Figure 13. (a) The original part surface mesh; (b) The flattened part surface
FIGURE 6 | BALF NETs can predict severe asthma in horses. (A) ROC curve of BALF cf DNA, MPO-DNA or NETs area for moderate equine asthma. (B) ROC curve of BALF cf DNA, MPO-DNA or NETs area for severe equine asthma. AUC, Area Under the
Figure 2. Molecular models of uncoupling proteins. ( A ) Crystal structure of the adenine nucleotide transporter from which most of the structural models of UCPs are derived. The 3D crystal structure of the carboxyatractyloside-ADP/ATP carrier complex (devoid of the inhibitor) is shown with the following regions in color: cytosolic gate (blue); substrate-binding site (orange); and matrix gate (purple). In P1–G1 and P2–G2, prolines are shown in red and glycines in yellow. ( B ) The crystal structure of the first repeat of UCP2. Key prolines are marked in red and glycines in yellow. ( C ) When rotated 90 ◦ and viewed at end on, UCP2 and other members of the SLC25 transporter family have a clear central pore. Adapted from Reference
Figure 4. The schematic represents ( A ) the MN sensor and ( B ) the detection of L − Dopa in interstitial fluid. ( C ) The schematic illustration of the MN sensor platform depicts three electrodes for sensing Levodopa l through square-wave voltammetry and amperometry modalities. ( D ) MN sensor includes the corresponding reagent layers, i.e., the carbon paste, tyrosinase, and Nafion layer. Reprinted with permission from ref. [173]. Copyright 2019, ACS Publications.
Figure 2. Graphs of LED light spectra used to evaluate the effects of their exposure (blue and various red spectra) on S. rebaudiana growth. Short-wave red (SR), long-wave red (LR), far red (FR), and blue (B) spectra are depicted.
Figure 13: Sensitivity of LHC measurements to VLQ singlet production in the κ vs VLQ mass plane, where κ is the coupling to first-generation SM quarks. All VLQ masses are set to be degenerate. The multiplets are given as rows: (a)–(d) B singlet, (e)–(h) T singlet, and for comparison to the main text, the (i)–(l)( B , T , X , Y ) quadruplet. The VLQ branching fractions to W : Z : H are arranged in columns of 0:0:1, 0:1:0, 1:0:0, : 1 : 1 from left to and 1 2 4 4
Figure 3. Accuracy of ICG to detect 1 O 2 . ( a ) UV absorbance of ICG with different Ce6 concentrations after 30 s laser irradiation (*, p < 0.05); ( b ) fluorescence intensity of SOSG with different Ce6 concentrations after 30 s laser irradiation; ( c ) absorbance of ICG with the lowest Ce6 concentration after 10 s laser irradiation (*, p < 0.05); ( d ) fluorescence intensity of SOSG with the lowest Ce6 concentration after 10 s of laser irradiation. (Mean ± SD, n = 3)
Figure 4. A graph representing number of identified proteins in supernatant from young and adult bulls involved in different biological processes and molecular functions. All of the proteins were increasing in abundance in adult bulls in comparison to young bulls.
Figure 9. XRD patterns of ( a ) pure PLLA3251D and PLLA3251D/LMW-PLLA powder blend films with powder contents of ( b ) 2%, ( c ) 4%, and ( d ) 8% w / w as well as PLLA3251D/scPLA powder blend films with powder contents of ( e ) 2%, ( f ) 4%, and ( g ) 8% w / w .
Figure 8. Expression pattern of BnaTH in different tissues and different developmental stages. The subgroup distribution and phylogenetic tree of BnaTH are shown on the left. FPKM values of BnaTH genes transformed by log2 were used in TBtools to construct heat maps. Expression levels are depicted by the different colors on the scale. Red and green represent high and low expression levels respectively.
.....
▶ BRIEF
Up to and including the line with "FIGURE 6 | BALF", write out the records above exactly, starting from their first line.

▶ SOLUTION FOR THIS TASK
Figure 13. (a) The original part surface mesh; (b) The flattened part surface
FIGURE 6 | BALF NETs can predict severe asthma in horses. (A) ROC curve of BALF cf DNA, MPO-DNA or NETs area for moderate equine asthma. (B) ROC curve of BALF cf DNA, MPO-DNA or NETs area for severe equine asthma. AUC, Area Under the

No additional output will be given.